▶ _AIM OF THE EXERCISE_
Render each line of the records below as a JSON list of strings, with one string per line. Omit blank lines, and leave the pictures out.

▶ _INPUT_
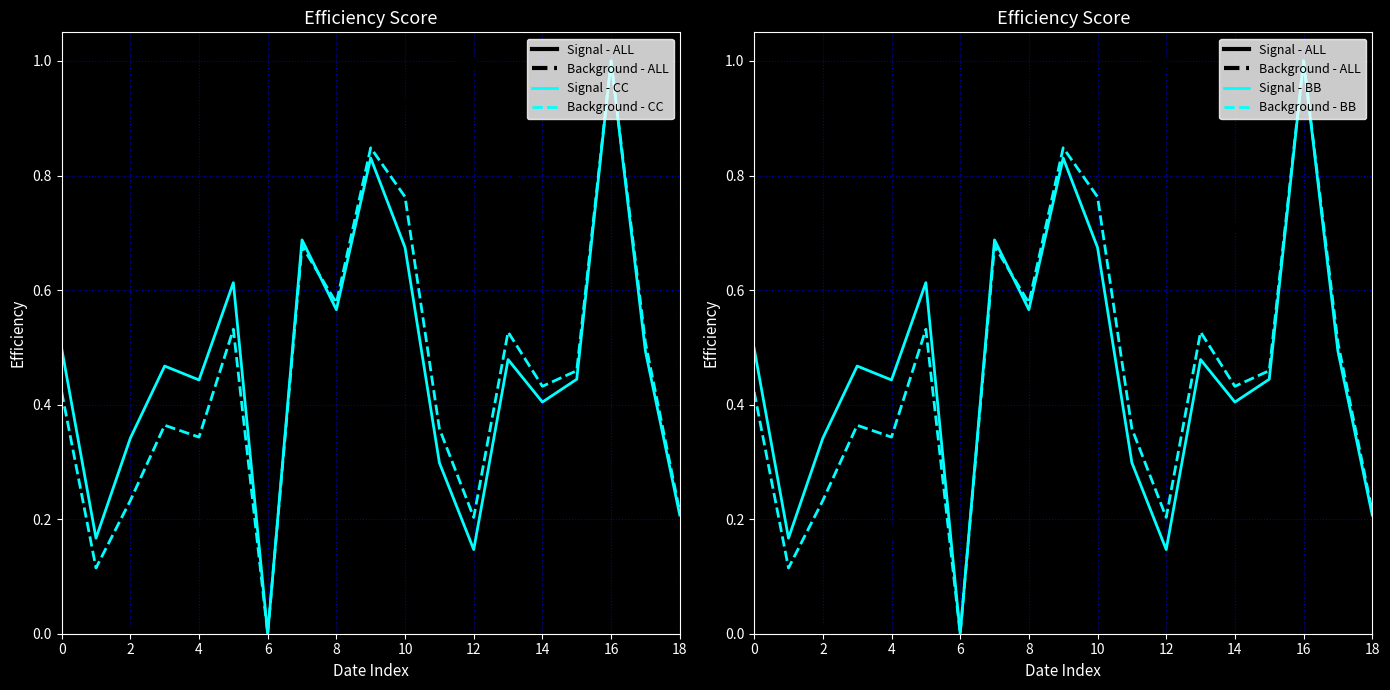

How many series are shown in this chart?

6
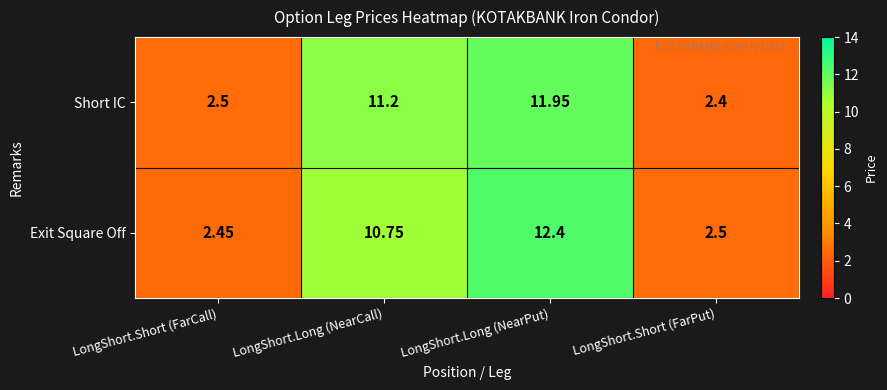

Is the value of Exit Square Off at LongShort.Long (NearCall) greater than the value of Short IC at LongShort.Long (NearCall)?

No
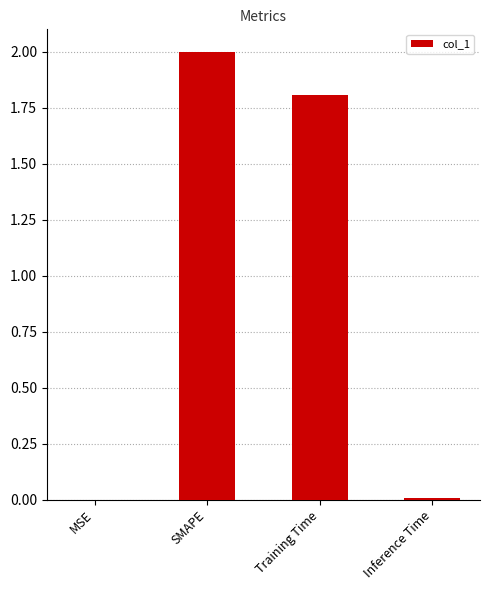

Where is the data nearest to the value 1?

Training Time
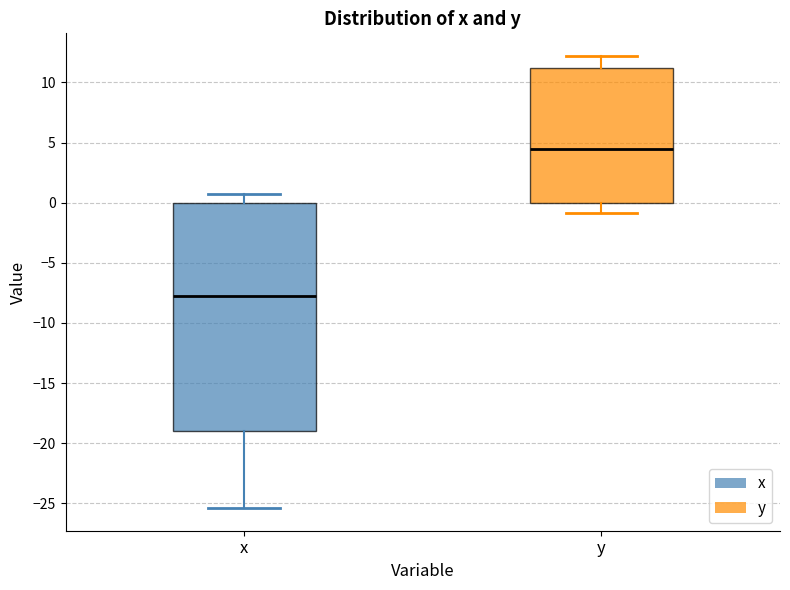

Where does the upper whisker of the box for x end on the y-axis? The values are not printed on the chart, so give them approximately, as read against the axis.

0.5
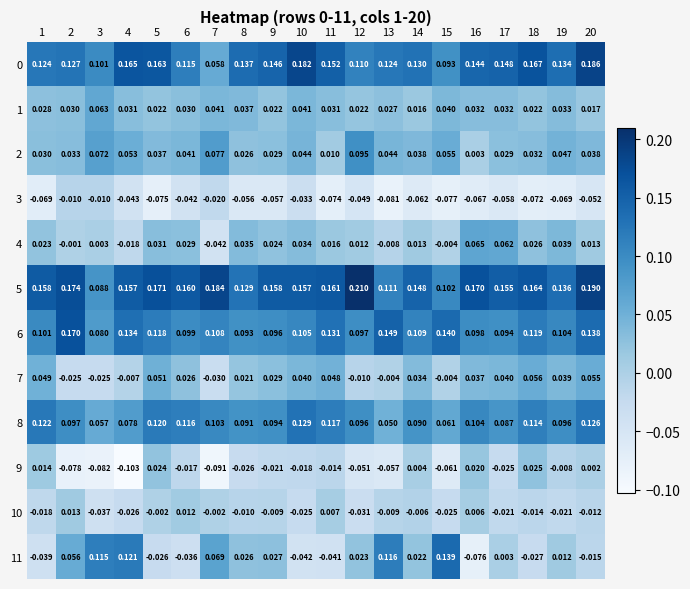

Is the value of 5 at 12 greater than the value of 6 at 10?

Yes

▶ _SOLUTION TO THIS PROBLEM_
[
  "How many series are shown in this chart?",
  "6",
  "Is the value of Exit Square Off at LongShort.Long (NearCall) greater than the value of Short IC at LongShort.Long (NearCall)?",
  "No",
  "Where is the data nearest to the value 1?",
  "Training Time",
  "Where does the upper whisker of the box for x end on the y-axis? The values are not printed on the chart, so give them approximately, as read against the axis.",
  "0.5",
  "Is the value of 5 at 12 greater than the value of 6 at 10?",
  "Yes"
]